One of the best pharma deals in recent history has now led to one of the industry’s biggest-ever executive paydays.
Roivant awarded its top dealmaker Mayukh Sukhatme an $80.55 million cash bonus, according to a proxy filing issued Friday, in service for his work as a key architect of Roivant’s sale of an immunology asset to Roche.
That deal is widely considered one of the best-ever pharma M&A deals, after Roivant took control of a TL1A drug candidate from Pfizer for a relative pittance and then sold it 10 months later to Roche for for $7.1 billion.
Sukhatme joined Roivant in 2015 and now serves as the biotech’s president and chief investment officer, and is a board director. The board approved the one-time cash payout in July, with the caveat that Sukhatme would have to partially repay the bonus if he leaves the company before Oct. 1, 2025.
In response to questions from Endpoints News, Roivant CEO Matt Gline said the company has “a philosophy of setting people up to deliver extraordinary outcomes and compensating them well when they do.”
Roivant’s board established a cash retention bonus pool last December, shortly after the Roche sale closed. Employees across the company received bonuses based on their role and tenure, as well as their involvement in the TL1A program, a source familiar with the matter said. Roivant issued cash retention awards of $5.725 million to Gline and $7.465 million to chief operating officer Eric Venker, according to its proxy filing.
The TL1A deal has reshaped Roivant’s business, and the company ended March with $6.6 billion in cash and equivalents on its balance sheet. Investors and analysts are watching for what’s next, as Gline has said it will provide details “either at the very end of this summer or the beginning of the fall” on a confidential drug program expected to enter Phase 2 trials later this year, according to a transcript of Goldman Sachs’ healthcare conference in June.
The extraordinary size of Sukhatme’s payout would place him among the industry’s highest-paid executives for 2023. In 2023, only two CEOs reported larger pay packages, according to an analysis by Endpoints. (Roivant uses a different fiscal calendar than most other drug companies, leading it to file its proxy report later in the summer than most biotechs.)

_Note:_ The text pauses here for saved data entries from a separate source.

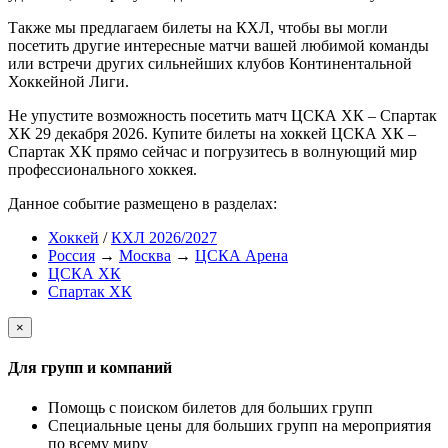
Также мы предлагаем билеты на КХЛ, чтобы вы могли
посетить другие интересные матчи вашей любимой команды
или встречи других сильнейших клубов Континентальной
Хоккейной Лиги.
Не упустите возможность посетить матч ЦСКА ХК – Спартак
ХК 29 декабря 2026. Купите билеты на хоккей ЦСКА ХК –
Спартак ХК прямо сейчас и погрузитесь в волнующий мир
профессионального хоккея.
Данное событие размещено в разделах:
Хоккей
/
КХЛ 2026/2027
Россия
→
Москва
→
ЦСКА Арена
ЦСКА ХК
Спартак ХК
×
Для групп и компаний
Помощь с поиском билетов для больших групп
Специальные цены для больших групп на мероприятия
по всему миру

The company’s top execs also took in big paydays the previous year, with Gline, Sukhatme, and Venker each receiving a pay package valued at nearly $49 million for 2022. Those were primarily made up of long-term stock options that the company stated “were intended to cover a multi-year period.”
Sukhatme’s bonus is closer to some of the largest M&A exit packages from recent company buyouts, such as the CEOs of Prometheus Biosciences, Cerevel Therapeutics, and Seagen making $220 million, $96 million, and $74 million, respectively.